From: Julian Reschke <julian.reschke@gmx.de>
Date: Fri, 04 Nov 2011 17:25:15 +0100
To: Anne van Kesteren <annevk@opera.com>
CC: "public-iri@w3.org" <public-iri@w3.org>, public-html-comments@w3.org, Peter Saint-Andre <stpeter@stpeter.im>, Sam Ruby <rubys@intertwingly.net>, "Paul Cotton (pcotton@microsoft.com)" <pcotton@microsoft.com>, Ian Hickson <ian@hixie.ch>, "Michael(tm) Smith" <mike@w3.org>, Adam Barth <ietf@adambarth.com>, Edward O'Connor <ted@oconnor.cx>
Message-ID: <4EB411EB.4010000@gmx.de>

On 2011-11-04 16:58, Anne van Kesteren wrote:
> On Fri, 04 Nov 2011 08:50:07 -0700, Julian Reschke
> <julian.reschke@gmx.de> wrote:
>> On 2011-11-04 16:34, Anne van Kesteren wrote:
>>> The outcome you sketch will also result in all other W3C specifications
>>> to be implemented by browsers (and even HTTP if it were to be defined in
>>> a non-fiction manner) depend on HTML for its definition of URL
>>> processing.
>>
>> Please stop the "fiction" rhetoric. There's also a lot of fiction in
>> HTML5 (such as requiring rewriting of \ for all URI schemes), and I
>> don't see you arguing about *that*.
>
> I think it only rewrites it for a certain class of URL schemes, but the

...yes: "If result uses a scheme with a server-based naming authority..."

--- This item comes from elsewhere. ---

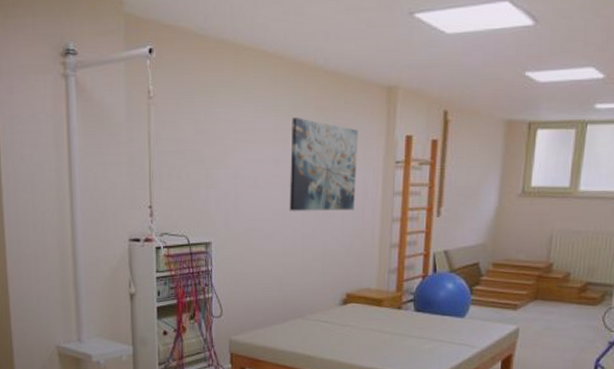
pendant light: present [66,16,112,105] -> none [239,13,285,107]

> details of URL processing are besides the point here. The point is that
> URL processing should be uniform. What the exact details of URL
> processing should be is indeed not completely figured out just yet, but
> it is clear that the IETF specifications on the matter are fiction.

Well, so is that the HTML spec says. The problem is to pretend that it's 
possible to agree on the same error handling for everybody.

We spent tons of emails on the IRI mailing list to figure out *which* 
"willful violations" of RFC 3986 UAs implementers agree on, and didn't 
really find a lot.

>> I do agree that URIs leak, but that doesn't necessarily mean that we
>> can have the same processing requirements everywhere. For instance,
>> there are cases where whitespace acts as a delimiter and thus will not
>> be accepted as URI character, no matter how much you want it to.
>
> You keep bringing this example up and I will remind you once again that
> obviously you would have to split on whitespace characters first in such
> cases. This has does not affect uniform URL processing in the slightest,
> it just means we should either require whitespace characters in URLs to
> always be escaped, or require whitespace characters in URLs to be
> escaped in cases where URLs are whitespace separated.

It means that you have at least *two* processing algorithms, no matter 
how you rephrase it .-)

Best regards, Julian

Received on Friday, 4 November 2011 16:25:54 UTC